REPUBLIKA.CO.ID, ISLAMABAD -- Terbaru, juru bicara pemerintah Taliban mengumumkan melarang salon kecantikan wanita di Afghanistan. Ini adalah pengekangan terbaru atas hak dan kebebasan perempuan di Afghanistan, menyusul dekrit larangan atas pendidikan, ruang publik, dan beberapa bentuk pekerjaan.
Seorang juru bicara Kementerian Kebajikan dan Wakil yang dikelola Taliban, Mohammad Sidik Akif Mahajar, tidak memberikan perincian larangan tersebut. Ia hanya membenarkan isi surat yang beredar di media sosial.
Surat yang dikeluarkan kementerian tertanggal 24 Juni 2023, mengatakan itu menyampaikan perintah lisan dari pemimpin tertinggi, Hibatullah Akhundzada. Larangan itu menargetkan ibu kota, Kabul, dan semua provinsi, dan memberikan pemberitahuan satu bulan kepada salon di seluruh negeri untuk menghentikan bisnis mereka.
Setelah periode itu, mereka harus menutup dan menyerahkan laporan tentang penutupan mereka. Surat itu tidak memberikan alasan pelarangan.

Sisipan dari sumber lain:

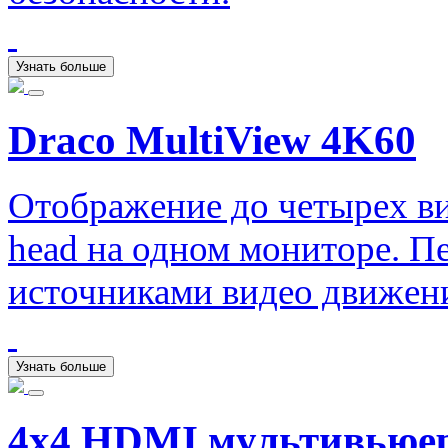
Узнать больше
Draco MultiView 4K60
Отображение до четырех вид
head на одном мониторе. П
источниками видео движен
Узнать больше
4x4 HDMI мультивьюер 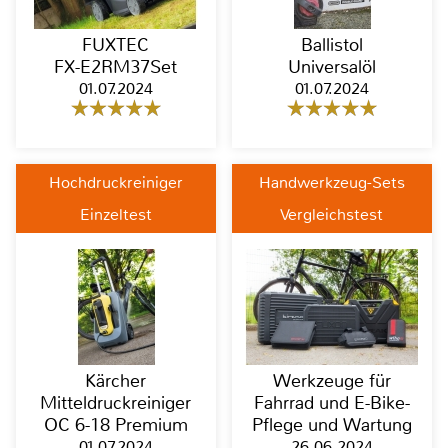
FUXTEC
Ballistol
FX-E2RM37Set
Universalöl
01.07.2024
01.07.2024
Hochdruckreiniger
Handwerkzeug-Sets
Einzeltest
Vergleichstest
Kärcher
Werkzeuge für
Mitteldruckreiniger
Fahrrad und E-Bike-
OC 6-18 Premium
Pflege und Wartung
01.07.2024
26.06.2024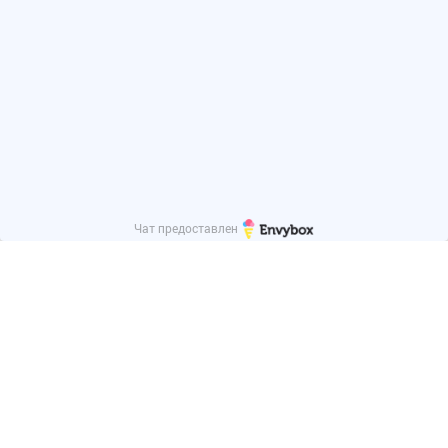
Чат предоставлен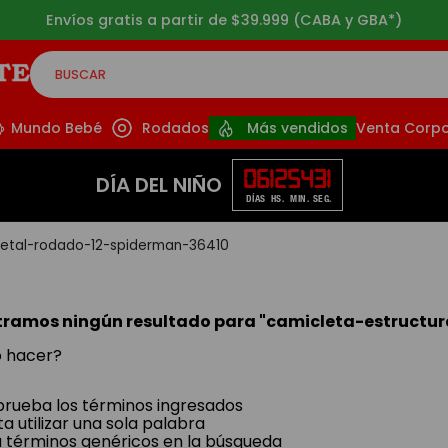
9.999 (CABA y GBA*)
BUSCAR
CADOS
Mundo Bebé
Rodados
Más vendidos
Venta Corpo
06
12
54
31
DÍA DEL NIÑO
DÍAS
HS.
MIN.
SEG.
etal-rodado-12-spiderman-36410
ramos ningún resultado para "
camicleta-estructu
 hacer?
ueba los términos ingresados
ta utilizar una sola palabra
za términos genéricos en la búsqueda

Rilisnya dilakukan beberapa hari setelah Akhundzada mengklaim pemerintahnya telah mengambil langkah-langkah yang diperlukan untuk perbaikan kehidupan perempuan di Afghanistan.
Seorang pemilik salon kecantikan mengatakan dia adalah satu-satunya pencari nafkah keluarganya setelah suaminya meninggal dalam bom mobil 2017. Dia tidak ingin disebutkan namanya atau menyebutkan salonnya karena takut akan pembalasan.
"Antara delapan hingga 12 wanita mengunjungi salon saya di Kabul setiap hari. Hari demi hari mereka (Taliban) memaksakan pembatasan pada perempuan, mengapa mereka hanya menargetkan wanita? Bukankah kami manusia? Bukankah kami punya hak untuk bekerja atau hidup?" katanya dilansir dari Arab News, Rabu (5/7/2023).
Terlepas dari janji awal pemerintahan yang lebih moderat daripada selama masa kekuasaan mereka sebelumnya pada 1990-an, Taliban telah memberlakukan tindakan keras sejak merebut Afghanistan pada Agustus 2021 ketika pasukan AS dan NATO menarik diri.
Mereka telah melarang perempuan dari ruang publik, seperti taman dan pusat kebugaran, dan menindak kebebasan media. Langkah-langkah tersebut telah memicu kegemparan internasional yang sengit, meningkatkan isolasi negara pada saat ekonominya runtuh dan telah memperburuk krisis kemanusiaan.